恋塚(伝説と碑の記録)

建立当時の恋塚

建立当時の白浜海岸と恋塚(昭和25年頃)

恋塚の由来と二つの悲恋伝説

「構居鑑」に恋の浜構居とある場所は一体どこなのだろうか。八幡神社東北五丁の小字・城の元とも、白浜海水浴場入り口の"恋塚"(昭和25年5月8日、白浜郷土文化顕彰会が建立したもの)とも論議の分かれるところである。恋の浜構居の領主は三木兵部少輔通重、永享3年(1431年)讃岐国より入部、嫡男・通武英賀城に移りて退職すーというのが「構居鑑」の記事である。

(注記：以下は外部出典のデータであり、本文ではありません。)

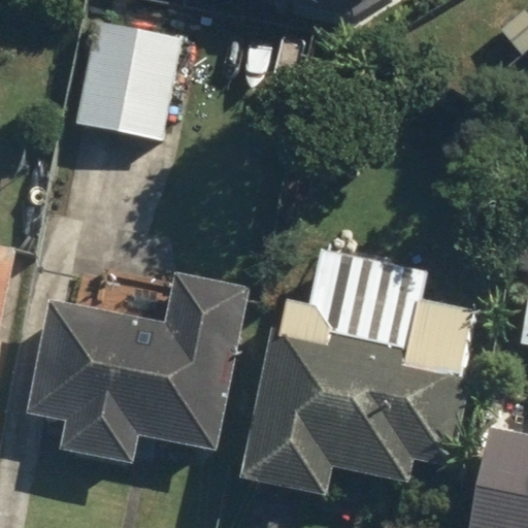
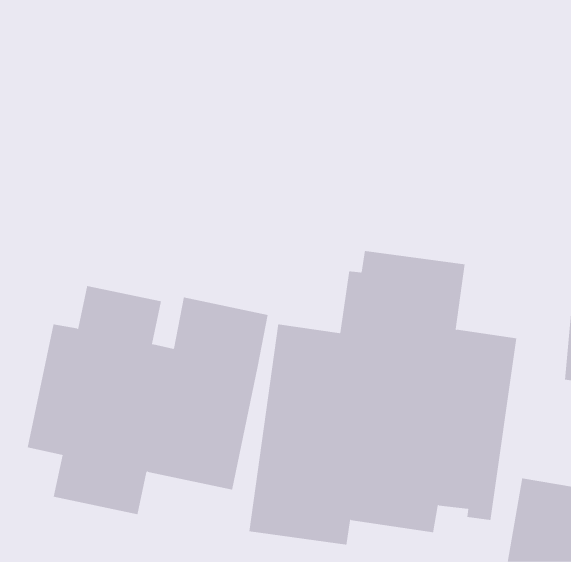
building: [78,16,183,141] -> none

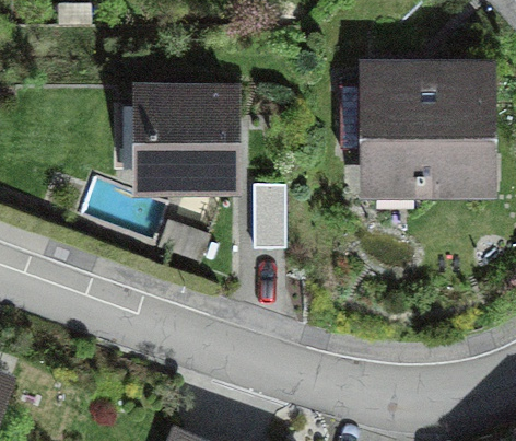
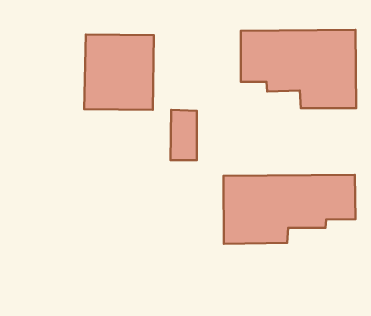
building: none -> [223,175,356,244]

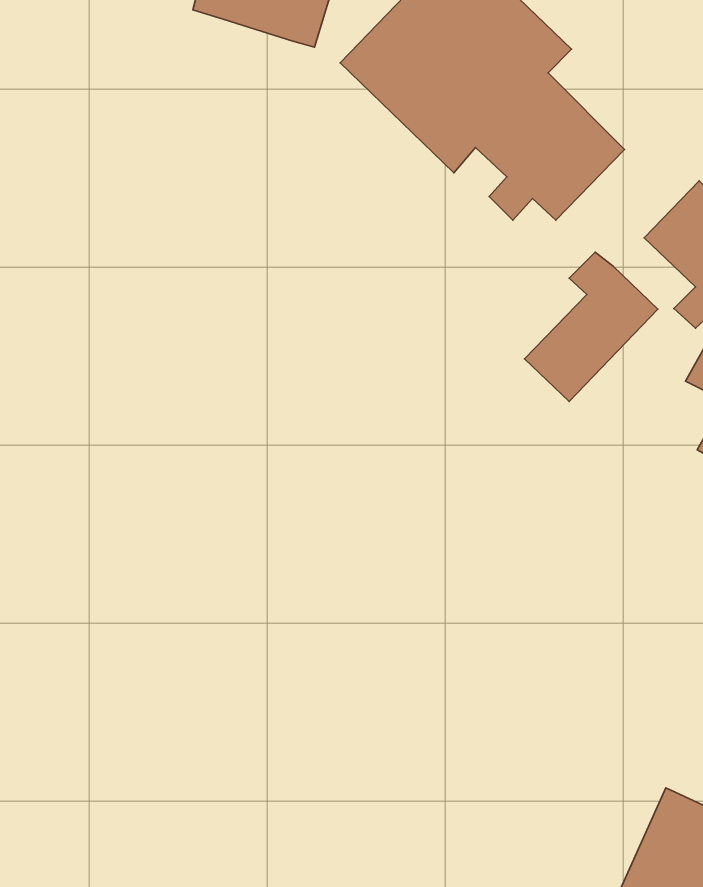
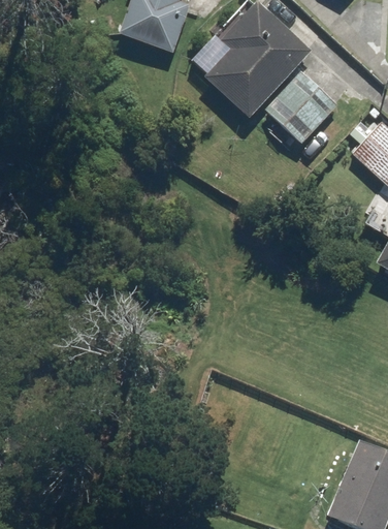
building: [525,252,658,402] -> none

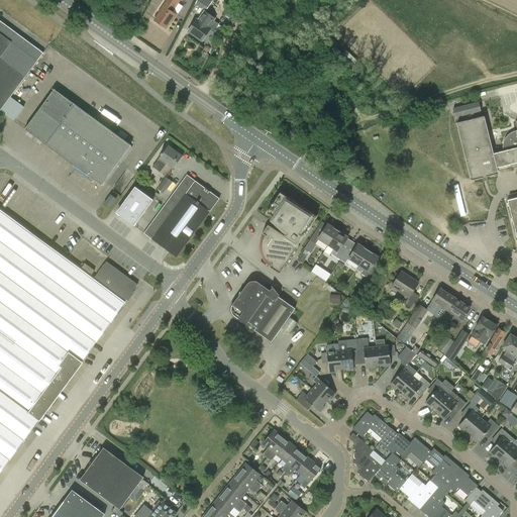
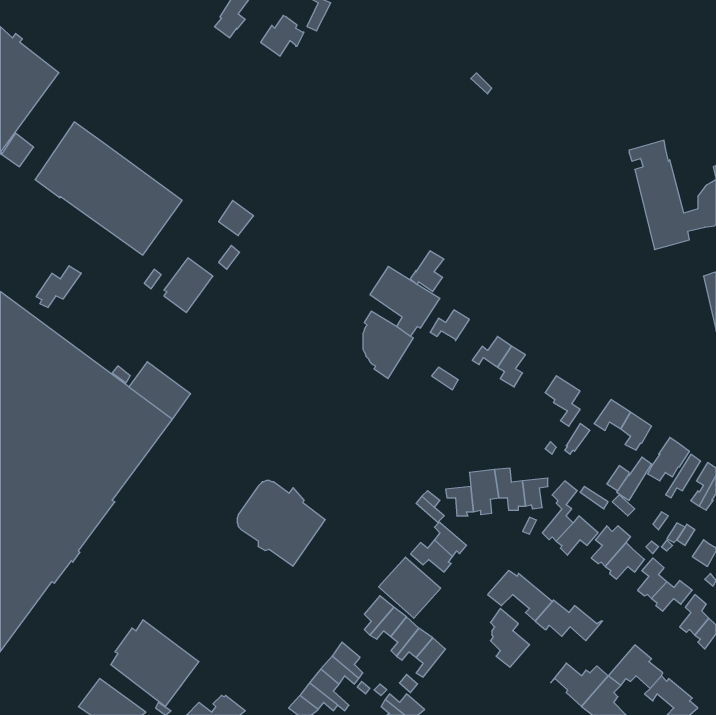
building: [143,174,219,256] -> none
building: none -> [36,266,81,308]
building: [324,230,348,260] -> [410,251,444,292]
building: [231,280,295,341] -> [237,481,325,566]
building: none -> [379,557,441,618]
building: [422,447,457,487] -> none
building: [368,452,406,492] -> none

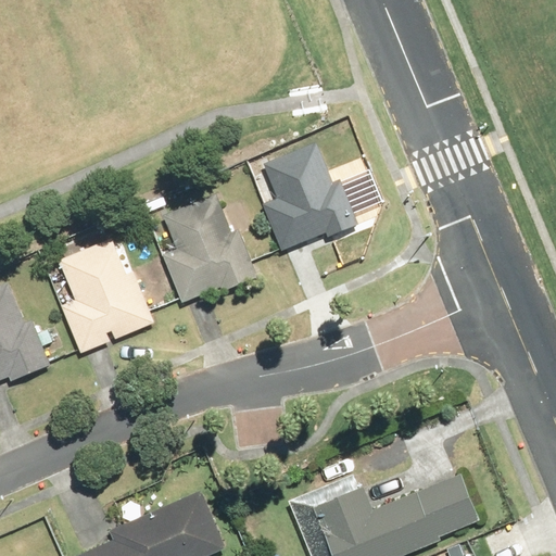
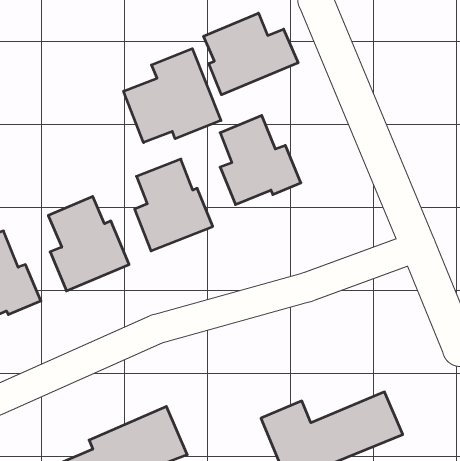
building: none -> [204,13,298,95]
building: none -> [124,49,221,143]

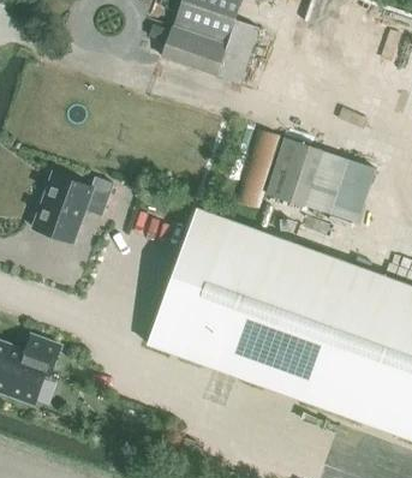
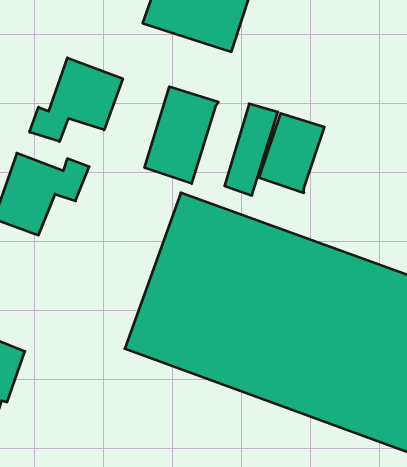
building: none -> [30,58,123,142]
building: none -> [145,87,218,184]
building: [305,150,377,221] -> none

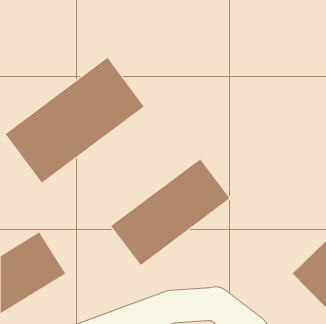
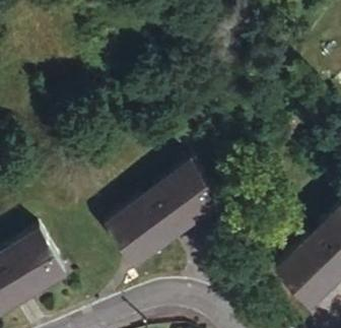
building: [5,57,145,184] -> none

 恋の伝承にも二説あり、一説は英賀城の姫君と八正寺の僧侶との添いとげることのできない悲恋の末路のあわれさを、木場坂の"袖もぎ地蔵"と結びつけ、二人が手に手をとって道行の途中、ここで追手に捕まったというもの。

 もう一つは、源氏に追われて壇ノ浦へ逃げる途中の平家の公家の一人が、松原に逃れてきて八正寺に身を寄せた。その公家と村の漁師の娘との間に恋が芽生える。何年かののち、源氏も亡び、公家は京都から使者を迎える。もとの官位官職で召しかかえる、というものであった。松原でのわび住いに飽きていた公家は、即刻、都へ帰る用意をする。娘には別れも告げず、船を仕立てて松原の浜から船出した。追ってきた娘は岸をすでに離れた船を見て歯噛みし、前の海に身投げした。そのとき、片袖が松の木に引っかかってちぎれる。恋の浜"片袖の松"というのはこれであるという。

 残念ながら前説も後説も実証資料がない。後世の人の作話にしても、後説の方がロマンがあるので、顕彰会も後説に頼り、海辺に碑を建てたものと思われる。建立当時の白浜海岸にはまだ松林があった。海も美しかった。美しい風景は伝説を生むのである。